Rename "common name" to "vernacular name" throughout the stretch of entries from the start through the line that contains "scientific name: Paspalum", and reproduce those lines with everything else left unchanged.

Saved entries

______________________________

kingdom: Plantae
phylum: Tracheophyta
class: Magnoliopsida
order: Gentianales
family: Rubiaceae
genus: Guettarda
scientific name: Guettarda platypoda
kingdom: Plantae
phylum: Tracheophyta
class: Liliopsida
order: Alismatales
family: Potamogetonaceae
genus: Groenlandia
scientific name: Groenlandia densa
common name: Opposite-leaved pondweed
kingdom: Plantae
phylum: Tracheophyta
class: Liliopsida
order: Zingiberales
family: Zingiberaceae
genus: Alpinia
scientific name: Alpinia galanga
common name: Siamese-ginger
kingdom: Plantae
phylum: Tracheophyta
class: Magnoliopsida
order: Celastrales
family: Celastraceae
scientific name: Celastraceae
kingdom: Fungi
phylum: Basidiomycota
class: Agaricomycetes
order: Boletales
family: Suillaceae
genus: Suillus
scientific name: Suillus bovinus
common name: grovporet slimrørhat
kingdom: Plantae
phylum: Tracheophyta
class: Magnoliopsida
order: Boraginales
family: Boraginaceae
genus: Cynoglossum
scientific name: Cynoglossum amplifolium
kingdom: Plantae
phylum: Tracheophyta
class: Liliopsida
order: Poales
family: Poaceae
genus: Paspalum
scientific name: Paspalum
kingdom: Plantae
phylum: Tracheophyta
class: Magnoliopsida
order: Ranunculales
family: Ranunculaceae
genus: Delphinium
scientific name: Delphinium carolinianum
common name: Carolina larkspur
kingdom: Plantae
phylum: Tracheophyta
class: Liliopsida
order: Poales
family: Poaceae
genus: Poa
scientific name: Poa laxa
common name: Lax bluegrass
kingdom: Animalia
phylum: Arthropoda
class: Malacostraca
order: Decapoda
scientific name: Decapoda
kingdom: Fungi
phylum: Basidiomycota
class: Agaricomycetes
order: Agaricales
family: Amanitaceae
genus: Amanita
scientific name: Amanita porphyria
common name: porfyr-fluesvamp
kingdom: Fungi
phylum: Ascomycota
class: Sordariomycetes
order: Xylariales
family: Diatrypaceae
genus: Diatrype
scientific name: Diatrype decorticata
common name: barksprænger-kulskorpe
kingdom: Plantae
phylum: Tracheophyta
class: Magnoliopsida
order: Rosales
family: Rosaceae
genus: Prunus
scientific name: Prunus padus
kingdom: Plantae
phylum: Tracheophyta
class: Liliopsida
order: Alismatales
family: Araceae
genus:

______________________________

Expected answer
kingdom: Plantae
phylum: Tracheophyta
class: Magnoliopsida
order: Gentianales
family: Rubiaceae
genus: Guettarda
scientific name: Guettarda platypoda
kingdom: Plantae
phylum: Tracheophyta
class: Liliopsida
order: Alismatales
family: Potamogetonaceae
genus: Groenlandia
scientific name: Groenlandia densa
vernacular name: Opposite-leaved pondweed
kingdom: Plantae
phylum: Tracheophyta
class: Liliopsida
order: Zingiberales
family: Zingiberaceae
genus: Alpinia
scientific name: Alpinia galanga
vernacular name: Siamese-ginger
kingdom: Plantae
phylum: Tracheophyta
class: Magnoliopsida
order: Celastrales
family: Celastraceae
scientific name: Celastraceae
kingdom: Fungi
phylum: Basidiomycota
class: Agaricomycetes
order: Boletales
family: Suillaceae
genus: Suillus
scientific name: Suillus bovinus
vernacular name: grovporet slimrørhat
kingdom: Plantae
phylum: Tracheophyta
class: Magnoliopsida
order: Boraginales
family: Boraginaceae
genus: Cynoglossum
scientific name: Cynoglossum amplifolium
kingdom: Plantae
phylum: Tracheophyta
class: Liliopsida
order: Poales
family: Poaceae
genus: Paspalum
scientific name: Paspalum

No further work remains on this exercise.